SL: It’s been a very interesting challenge for us to find staff writers, to find people to write for us. We do traditional news reporting; we have a very large team of writers and reporters who we hired from newspapers and magazines in the US, but to find people who write this social-entertainment content has always been a little bit of a challenge.
The make-up of the people we are looking at ranges really from people who have had experience in traditional journalism but want to try something different, to people who have never had a conventional writing job before, but maybe they have a blog of their own or they have a funny Twitter feed. We have got a lot of people who have a good sense of writing for the Internet, of creating things that people really will share, but conventionally have had other types of jobs. So it is [going to be] a real mixed bag.
I think the thing that is most important for us is to find [people] with that sort of special spark, with that understanding of how to frame a story, how to write a story in a way that people will not just enjoy reading, but will feel compelled to also share once they finish reading it.
RJ: Well-informed but goofy, intelligent but playful, in love with pop culture but also critical of it, obsessed with the internet, and a kick-ass writer. So, if you know anyone…
Do you have a timeline in mind for BuzzFeed India’s expansion?

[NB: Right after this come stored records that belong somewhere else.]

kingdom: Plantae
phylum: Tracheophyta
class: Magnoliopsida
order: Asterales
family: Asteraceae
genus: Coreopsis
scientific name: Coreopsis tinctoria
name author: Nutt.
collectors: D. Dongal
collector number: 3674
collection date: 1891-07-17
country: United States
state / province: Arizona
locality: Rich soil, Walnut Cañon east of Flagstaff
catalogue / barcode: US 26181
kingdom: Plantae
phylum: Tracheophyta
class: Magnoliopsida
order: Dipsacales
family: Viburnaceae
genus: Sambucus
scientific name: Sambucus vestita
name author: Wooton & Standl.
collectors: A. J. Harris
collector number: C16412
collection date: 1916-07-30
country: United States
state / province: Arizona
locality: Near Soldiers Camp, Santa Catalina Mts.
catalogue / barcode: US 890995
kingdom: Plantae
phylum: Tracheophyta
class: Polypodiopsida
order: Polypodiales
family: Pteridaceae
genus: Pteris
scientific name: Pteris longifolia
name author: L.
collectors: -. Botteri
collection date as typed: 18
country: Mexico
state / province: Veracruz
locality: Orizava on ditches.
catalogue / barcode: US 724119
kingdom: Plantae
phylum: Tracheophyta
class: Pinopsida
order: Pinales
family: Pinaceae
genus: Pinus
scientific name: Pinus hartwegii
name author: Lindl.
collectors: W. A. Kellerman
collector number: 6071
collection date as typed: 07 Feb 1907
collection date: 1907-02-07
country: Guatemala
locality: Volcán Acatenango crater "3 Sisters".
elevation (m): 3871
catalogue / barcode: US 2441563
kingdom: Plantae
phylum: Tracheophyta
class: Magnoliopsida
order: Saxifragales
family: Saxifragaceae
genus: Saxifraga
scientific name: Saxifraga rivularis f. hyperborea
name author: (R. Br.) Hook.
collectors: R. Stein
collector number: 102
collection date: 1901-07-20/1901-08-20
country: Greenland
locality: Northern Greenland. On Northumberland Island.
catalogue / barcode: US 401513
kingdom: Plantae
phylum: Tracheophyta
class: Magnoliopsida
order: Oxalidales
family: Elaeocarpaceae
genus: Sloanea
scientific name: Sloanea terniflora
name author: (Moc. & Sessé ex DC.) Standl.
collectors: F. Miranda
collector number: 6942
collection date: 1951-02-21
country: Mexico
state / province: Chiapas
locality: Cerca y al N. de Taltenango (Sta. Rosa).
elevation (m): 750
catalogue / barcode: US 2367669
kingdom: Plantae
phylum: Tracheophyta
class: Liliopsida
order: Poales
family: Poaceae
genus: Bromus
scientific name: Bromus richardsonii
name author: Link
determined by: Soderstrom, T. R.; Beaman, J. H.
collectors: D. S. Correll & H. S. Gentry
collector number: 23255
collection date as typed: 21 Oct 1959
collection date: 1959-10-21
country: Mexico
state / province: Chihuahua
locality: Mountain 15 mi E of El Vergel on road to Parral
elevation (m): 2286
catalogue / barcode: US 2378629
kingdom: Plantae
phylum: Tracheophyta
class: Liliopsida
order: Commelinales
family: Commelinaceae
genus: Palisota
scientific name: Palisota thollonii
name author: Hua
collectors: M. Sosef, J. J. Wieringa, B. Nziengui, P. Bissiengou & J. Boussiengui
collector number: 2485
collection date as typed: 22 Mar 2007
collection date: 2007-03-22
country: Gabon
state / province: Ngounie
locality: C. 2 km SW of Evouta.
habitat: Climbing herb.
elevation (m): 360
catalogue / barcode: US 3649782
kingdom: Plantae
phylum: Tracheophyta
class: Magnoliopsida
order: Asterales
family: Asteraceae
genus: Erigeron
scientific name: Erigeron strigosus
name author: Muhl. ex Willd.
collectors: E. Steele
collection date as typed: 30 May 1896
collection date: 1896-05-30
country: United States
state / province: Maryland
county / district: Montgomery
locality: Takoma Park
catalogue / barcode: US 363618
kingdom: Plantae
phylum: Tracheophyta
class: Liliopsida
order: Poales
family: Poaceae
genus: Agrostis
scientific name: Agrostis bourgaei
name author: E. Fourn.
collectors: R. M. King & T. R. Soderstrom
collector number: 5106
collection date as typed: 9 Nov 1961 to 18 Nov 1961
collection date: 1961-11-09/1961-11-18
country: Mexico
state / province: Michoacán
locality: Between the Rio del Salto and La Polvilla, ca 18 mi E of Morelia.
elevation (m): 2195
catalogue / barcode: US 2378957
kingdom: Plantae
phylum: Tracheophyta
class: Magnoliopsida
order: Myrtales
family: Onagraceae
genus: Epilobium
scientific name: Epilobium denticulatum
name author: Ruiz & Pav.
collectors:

SL: We don’t have a firm timeline. We are really right at the very beginning of this process. Typically though, I think that after about six months of having a team, after the team has really started and really launched and trending, is when we think about this. At the six months mark, is where we check in and start thinking about where we might expand. That’s when we start looking at, like, well, do we want to be covering politics in Delhi, and think about how we want to expand. That’s generally how it has been. I can’t say for sure that is how we will roll out in India, as every country is very different, but going in right now, that’s sort of the general outline.
Rega, for you personally — what are your thoughts on moving back to India?
RJ: I can’t wait to move home. For several good reasons and some bad, India is a thrilling place to be right now, and it’s going to be incredibly fun — albeit a bit challenging — to write for and about it.
Finally — do you have any “dream” articles that you’d like to see come out of BuzzFeed India? Any theme that you’d like to particularly focus on?
RJ: Just as we have in the United States, BuzzFeed India will report and comment on social justice movements and issues. In India, that means that aside from our humorous viral content, women’s safety and rights and LGBT equality, amongst other issues, will be priorities for our editorial team.
SL: I would like them to make a viral hit about cricket. I think that will be something that would be a real sign of success. My father was British, and he tried to explain to me how cricket works, but I am really truly American, and cricket is something very foreign to me. And to see the team make some cricket buzz that goes viral would be pretty awesome.